INDReporter

It’s tea time for the council

by Walter Pierce

The City-Parish Council will discuss and vote on extending the TIF at Louisiana Avenue/I-10 — the T in TIF stands for tax OMG! — and council members will get an earful from a libertarian adversary of comprehensive planning.

Ayn Rand and her ideal children
Photo Illustration

The City-Parish Council Tuesday will vote on an ordinance for final adoption that, if passed, would extend the TIF — tax increment financing — at the Louisiana Avenue/Interstate 10 corridor. The TIF levies an additional one cent in sales tax to cover the cost of infrastructure improvements at the corridor, a financing plan that originally helped lure retail anchors Target, JC Penny, Petco and Academy Sports to the now-thriving shopping center on Lafayette’s under-served north side. If extended, the TIF would cover infrastructures improvements on the northeast side of the corridor catty-corner to the current development.

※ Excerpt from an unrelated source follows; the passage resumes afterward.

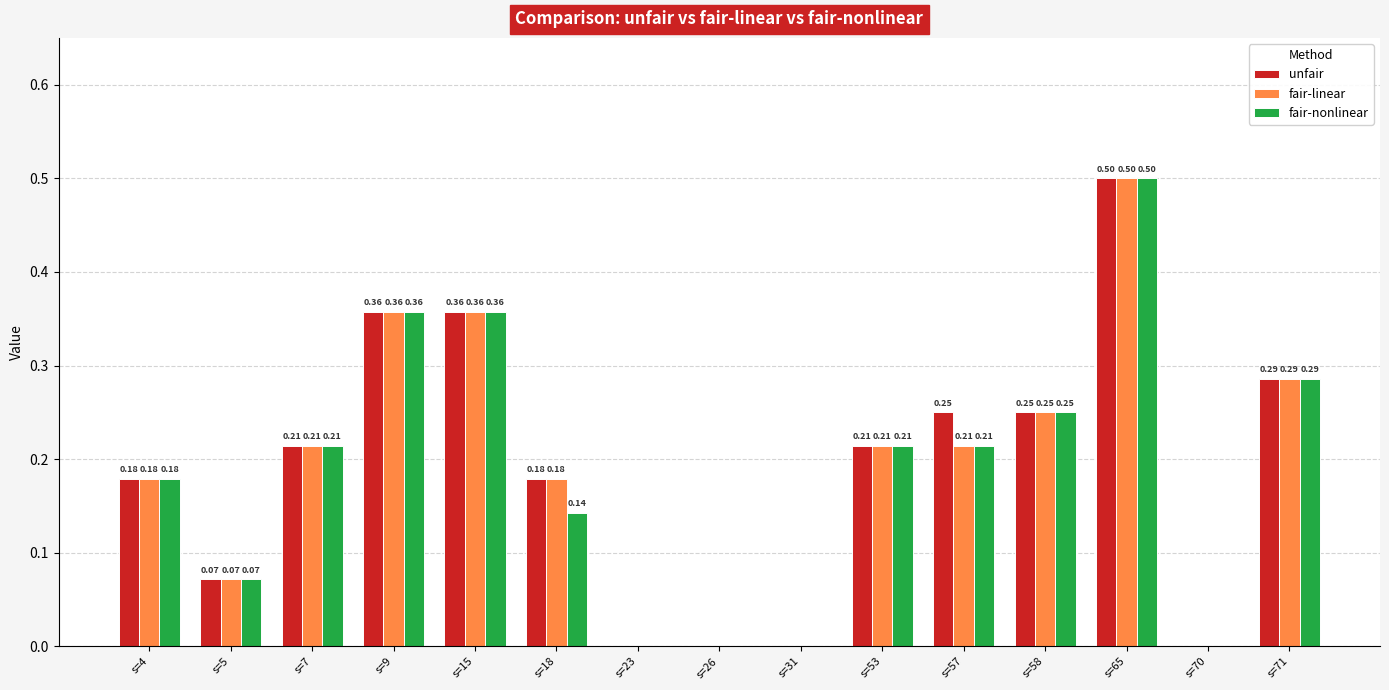

Which series has the largest total across all categories?

unfair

But the vote also promises to amplify the split on the council between the tea party caucus and what looks to be a bipartisan and sensible majority among the remaining council members. Sponsored by Councilman Kenneth Boudreaux, the ordinance was approved two weeks ago in introduction by a 6-2 vote, with Councilmen Don Bertrand, Jay Castille, Kevin Naquin, Keith Patin and Brandon Shelvin joining Boudreaux. Councilmen Andy Naquin and William Theriot, reliable tea party votes, opposed the measure while their compadre Jared Bellard was absent for the vote.

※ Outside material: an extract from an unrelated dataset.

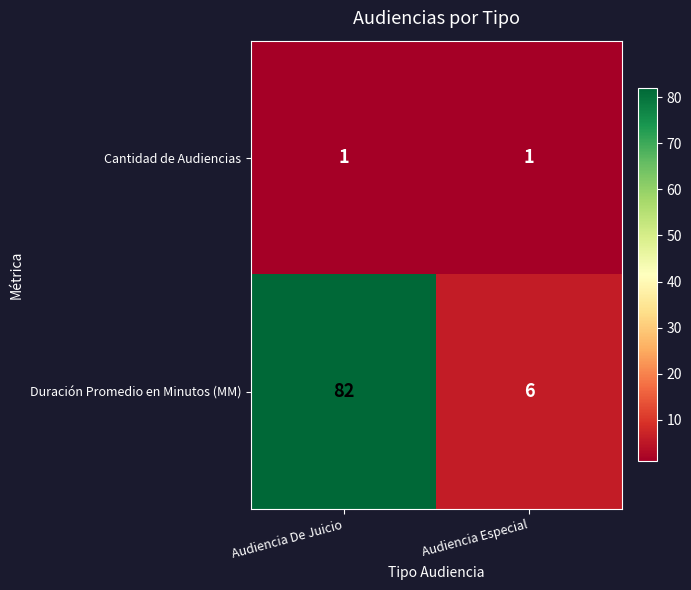

At Audiencia De Juicio, list the series in order from smallest to largest.

Cantidad de Audiencias, Duración Promedio en Minutos (MM)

The council will also hear from scholar Randal O’Toole, a senior fellow at the libertarian think tank The Cato Institute. O’Toole is a well-traveled opponent of urban planning and proponent of privatization who will try to convince the council that the Unified Development Code, which the council approved in intro last week and will vote on for final adoption next week, tramples on private property rights and arrests the free market from performing the second-coming-of-Jesus magic that libertarians have feverishly promised for half a century if only it weren’t for those collectivists also known as political realists.

O’Toole will appear before the council at the invitation of Theriot.

Worth noting: America tried libertarianism. We call it the Gilded Age. Remember that? No income tax, few government regulations, robber barons, children working in factories, routine industrial catastrophes, poisonous urban slums, pernicious income inequality? The libertarian good ole days.